Not a single loan or credit facility under your name is also a BAD THING, contrary to what most people believe.
First timers in the workforce with zilch CCRIS record are particularly vulnerable to loan rejection due to lack of credit history.
The riskiness of a home loan is not determined purely by the applicant’s income level and number of outstanding loans. It also involves the health of the loans in the applicant’s Credit Bureau record and his repayment behaviour.
This means that a person who earns RM5,000 a month may not necessarily be a higher risk compared with a person who earns RM20,000 a month.
Say if you are working in a local company for less than a year – and even if you can afford to buy a house based on Number 2 above, your home loan will risk being rejected if you don’t have any credit facility to your name (most common being credit card and car loan).
Bank will give you the benefit of doubt though if you work for a reputable multi-national company or conglomerate. Don’t take it as surefire guarantee though because even big corporations are undergoing retrenchments in this age. Think of oil and gas companies in 2015.
Number 6: Prepare all your bullets….I mean, complete documents for loan application
Property loans are never pre-approved, so furnishing banks the complete documentation is crucial.
Consolidate all your income channels, if you have more than 1 aside from your salary and put that into easy-to-digest manner for the bank’s approver, usually only 1 single person in bank HQ.

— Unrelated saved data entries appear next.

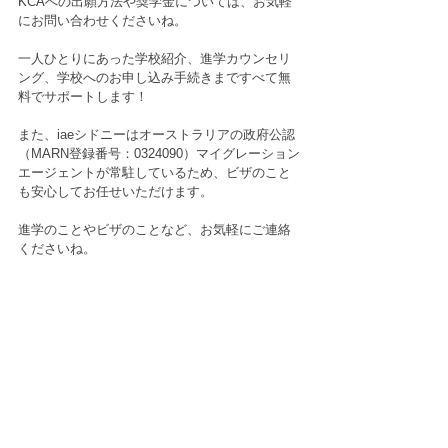
KCAへの出願方法や奨学金については、お気軽
にお問い合わせくださいね。
一人ひとりにあった学校紹介、進学カウンセリ
ング、学校へのお申し込み手続きまですべて無
料でサポートします！
また、iaeシドニーはオーストラリアの政府公認
（MARN登録番号：0324090）マイグレーション
エージェントが常駐しているため、ビザのこと
も安心してお任せいただけます。
進学のことやビザのことなど、お気軽にご連絡
くださいね。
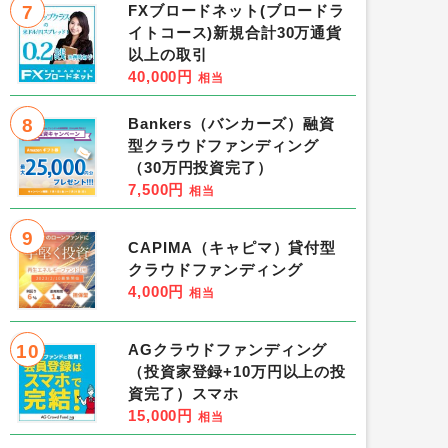
7
FXブロードネット(ブロードラ
イトコース)新規合計30万通貨
以上の取引
40,000円
相当
8
Bankers（バンカーズ）融資
型クラウドファンディング
（30万円投資完了）
7,500円
相当
9
CAPIMA（キャピマ）貸付型
クラウドファンディング
4,000円
相当
10
AGクラウドファンディング
（投資家登録+10万円以上の投
資完了）スマホ
15,000円
相当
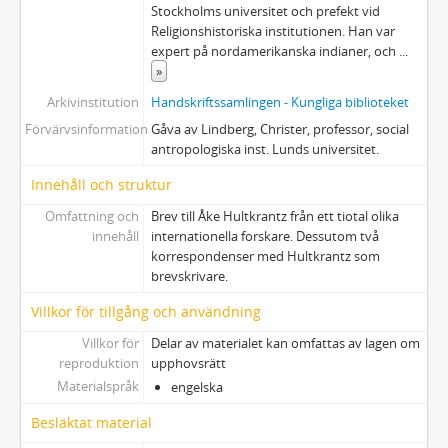
Stockholms universitet och prefekt vid
Religionshistoriska institutionen. Han var
expert på nordamerikanska indianer, och
...
»
Arkivinstitution
Handskriftssamlingen - Kungliga biblioteket
Förvärvsinformation
Gåva av Lindberg, Christer, professor, social
antropologiska inst. Lunds universitet.
Innehåll och struktur
Omfattning och
Brev till Åke Hultkrantz från ett tiotal olika
innehåll
internationella forskare. Dessutom två
korrespondenser med Hultkrantz som
brevskrivare.
Villkor för tillgång och användning
Villkor för
Delar av materialet kan omfattas av lagen om
reproduktion
upphovsrätt
Materialspråk
engelska
Besläktat material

This 1 person approver ensures fairness for all applications processed. That also means he/she looks at hundreds, if not thousands of applications every day. Make him/her job easy by making all relevant documents in an easy-to-understand form. Otherwise, the approver may miss something you are trying to convey, and end up with rejection. Do the right things right so you save time from the hassle of appeal.
It’s not about how much you *think you earn, it is about proving what you earn. Everything must be in black and white.
Back in the days, salary slips are sufficient. Not anymore.
You need to provide EPF statements which tally with your salary slips as well.
Some banks go even further to call up your company HR to verify your employment.
If your HR don’t entertain such requests, you need to provide your letter of employment.
Also, not to forget your IC photocopy.
Number 7: Don’t submit Fraudulent Information (DUH!)
Self-explanatory, yet some who are on buying spree took great length to fool banks. Tampering salary slips ranks the top, that’s why banks now require EPF statements as backing proof too. However, once you are caught, then one will be blacklisted indefinitely.
Blacklisted applicants don’t know about their predicament as banks don’t have the obligation to explain to customers the reasons of home loan rejection. There is no way to ‘repair’ this so don’t even try. No bank officer you interface is allowed to divulge the reason for rejection.